Hydrometallurgical recycling of cobalt, manganese and nickel from lithium-ion batteries black mass through ascorbic acid leaching and chemical precipitation

Recovery of secondary raw materials from end-of-life lithium-ion batteries (LIBs) is crucial to limit environmental impacts of batteries throughout the whole life cycle. LIBs’ recycling relies on pyrometallurgical and hydrometallurgical processes. Organic acid leaching has been established as a viable alternative to reduce environmental impacts associated with conventional hydrometallurgical recycling processes, which are usually based on sulfuric acid (Qin et al., 2019).

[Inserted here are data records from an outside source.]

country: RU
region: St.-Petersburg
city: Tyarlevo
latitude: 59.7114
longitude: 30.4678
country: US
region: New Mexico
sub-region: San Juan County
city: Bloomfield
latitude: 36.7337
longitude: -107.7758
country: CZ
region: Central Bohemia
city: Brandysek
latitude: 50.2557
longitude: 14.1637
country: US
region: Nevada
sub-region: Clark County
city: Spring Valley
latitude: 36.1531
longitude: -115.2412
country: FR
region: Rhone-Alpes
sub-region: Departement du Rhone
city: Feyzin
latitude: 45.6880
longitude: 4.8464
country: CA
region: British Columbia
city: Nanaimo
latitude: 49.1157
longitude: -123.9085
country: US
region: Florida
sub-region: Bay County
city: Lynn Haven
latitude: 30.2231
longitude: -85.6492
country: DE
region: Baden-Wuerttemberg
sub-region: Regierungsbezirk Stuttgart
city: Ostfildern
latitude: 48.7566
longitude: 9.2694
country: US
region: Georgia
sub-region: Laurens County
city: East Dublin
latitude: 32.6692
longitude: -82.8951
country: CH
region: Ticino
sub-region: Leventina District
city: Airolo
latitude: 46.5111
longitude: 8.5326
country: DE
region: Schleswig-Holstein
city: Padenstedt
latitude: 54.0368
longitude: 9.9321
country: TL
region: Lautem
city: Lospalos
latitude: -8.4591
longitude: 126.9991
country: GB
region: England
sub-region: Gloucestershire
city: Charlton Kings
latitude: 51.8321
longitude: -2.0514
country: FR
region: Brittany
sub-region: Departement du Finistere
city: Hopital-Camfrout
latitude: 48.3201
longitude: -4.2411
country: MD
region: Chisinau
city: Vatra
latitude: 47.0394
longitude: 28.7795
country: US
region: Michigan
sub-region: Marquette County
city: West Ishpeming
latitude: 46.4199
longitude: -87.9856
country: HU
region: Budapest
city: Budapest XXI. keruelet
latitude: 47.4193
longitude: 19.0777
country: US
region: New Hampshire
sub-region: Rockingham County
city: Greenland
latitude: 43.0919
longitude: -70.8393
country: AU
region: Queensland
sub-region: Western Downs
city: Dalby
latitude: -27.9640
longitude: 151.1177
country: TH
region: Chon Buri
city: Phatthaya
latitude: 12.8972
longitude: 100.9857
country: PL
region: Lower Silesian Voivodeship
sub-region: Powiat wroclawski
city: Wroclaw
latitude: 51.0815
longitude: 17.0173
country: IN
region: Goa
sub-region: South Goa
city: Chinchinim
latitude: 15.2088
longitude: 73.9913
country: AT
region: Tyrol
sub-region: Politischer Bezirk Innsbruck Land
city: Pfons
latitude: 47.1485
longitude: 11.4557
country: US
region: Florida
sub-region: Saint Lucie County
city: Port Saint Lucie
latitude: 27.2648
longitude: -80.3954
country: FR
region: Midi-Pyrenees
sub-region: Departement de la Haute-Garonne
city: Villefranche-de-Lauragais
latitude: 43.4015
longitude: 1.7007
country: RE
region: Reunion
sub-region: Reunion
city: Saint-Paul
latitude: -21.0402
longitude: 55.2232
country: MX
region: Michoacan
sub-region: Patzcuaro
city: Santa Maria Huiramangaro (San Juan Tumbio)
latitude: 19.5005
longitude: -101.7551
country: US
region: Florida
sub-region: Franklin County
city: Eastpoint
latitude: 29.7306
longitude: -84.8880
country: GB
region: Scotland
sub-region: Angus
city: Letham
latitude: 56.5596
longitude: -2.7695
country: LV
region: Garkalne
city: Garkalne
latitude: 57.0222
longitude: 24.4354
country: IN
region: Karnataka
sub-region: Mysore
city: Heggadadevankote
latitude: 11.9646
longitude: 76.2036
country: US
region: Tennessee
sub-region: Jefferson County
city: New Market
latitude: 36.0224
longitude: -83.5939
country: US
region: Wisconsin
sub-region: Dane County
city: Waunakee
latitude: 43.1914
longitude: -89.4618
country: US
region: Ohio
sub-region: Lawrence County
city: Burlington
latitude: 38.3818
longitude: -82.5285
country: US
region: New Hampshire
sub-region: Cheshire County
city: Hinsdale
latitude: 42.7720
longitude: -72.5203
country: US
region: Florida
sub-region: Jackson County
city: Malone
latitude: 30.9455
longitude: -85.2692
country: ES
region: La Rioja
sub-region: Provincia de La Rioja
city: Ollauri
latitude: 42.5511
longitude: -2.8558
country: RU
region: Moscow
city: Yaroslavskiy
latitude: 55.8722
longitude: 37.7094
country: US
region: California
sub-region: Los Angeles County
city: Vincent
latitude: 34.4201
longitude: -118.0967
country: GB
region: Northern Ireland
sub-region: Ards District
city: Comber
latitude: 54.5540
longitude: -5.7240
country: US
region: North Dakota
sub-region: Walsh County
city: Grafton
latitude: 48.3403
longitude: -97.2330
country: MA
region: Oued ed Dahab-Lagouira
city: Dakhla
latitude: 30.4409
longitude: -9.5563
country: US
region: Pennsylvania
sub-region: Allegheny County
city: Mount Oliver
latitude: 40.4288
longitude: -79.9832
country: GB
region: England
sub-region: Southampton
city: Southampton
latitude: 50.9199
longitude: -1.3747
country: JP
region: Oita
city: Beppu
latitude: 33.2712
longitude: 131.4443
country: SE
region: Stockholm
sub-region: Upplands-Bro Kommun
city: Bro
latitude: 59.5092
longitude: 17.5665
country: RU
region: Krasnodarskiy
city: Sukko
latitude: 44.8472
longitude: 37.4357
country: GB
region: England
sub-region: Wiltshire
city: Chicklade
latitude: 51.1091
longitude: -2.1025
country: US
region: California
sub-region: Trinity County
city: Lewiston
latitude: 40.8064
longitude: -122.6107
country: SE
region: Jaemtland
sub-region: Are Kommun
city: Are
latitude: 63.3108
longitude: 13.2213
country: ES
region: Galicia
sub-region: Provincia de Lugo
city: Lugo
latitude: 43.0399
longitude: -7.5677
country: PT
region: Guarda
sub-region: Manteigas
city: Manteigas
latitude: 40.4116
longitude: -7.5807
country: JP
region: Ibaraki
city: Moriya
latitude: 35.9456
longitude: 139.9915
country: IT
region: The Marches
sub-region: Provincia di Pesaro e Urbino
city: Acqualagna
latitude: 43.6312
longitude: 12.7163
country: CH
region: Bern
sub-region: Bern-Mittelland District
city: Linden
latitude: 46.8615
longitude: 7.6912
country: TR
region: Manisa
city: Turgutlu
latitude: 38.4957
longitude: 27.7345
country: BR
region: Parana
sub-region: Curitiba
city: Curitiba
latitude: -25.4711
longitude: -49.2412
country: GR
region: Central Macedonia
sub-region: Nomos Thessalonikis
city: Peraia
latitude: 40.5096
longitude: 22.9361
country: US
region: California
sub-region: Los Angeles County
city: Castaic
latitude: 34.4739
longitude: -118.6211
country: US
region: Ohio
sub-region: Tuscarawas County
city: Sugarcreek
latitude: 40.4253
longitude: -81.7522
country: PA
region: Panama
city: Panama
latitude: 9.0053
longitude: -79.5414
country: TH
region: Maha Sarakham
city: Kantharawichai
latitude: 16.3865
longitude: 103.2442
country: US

Ascorbic acid has traditionally been utilized as a reducing agent, combined with other acids, or as a leaching agent by itself, with efficiencies ranging from 90% to 100% for Co, 77% to 90% for Mn, and 71% to 100% for Ni. (Lie and Liu, 2021; Mukherjee et al., 2005; Refly et al., 2020). However, past research on the recovery of Co, Mn, and Ni leached with ascorbic acid, has previously overlooked (Li et al., 2014; Refly et al., 2020). This study investigates the leaching of Co, Mn, and Ni with ascorbic acid from and the consequent recovery by chemical precipitation as oxalates. The leaching process involved black mass provided by a LIBs’ recycling facility.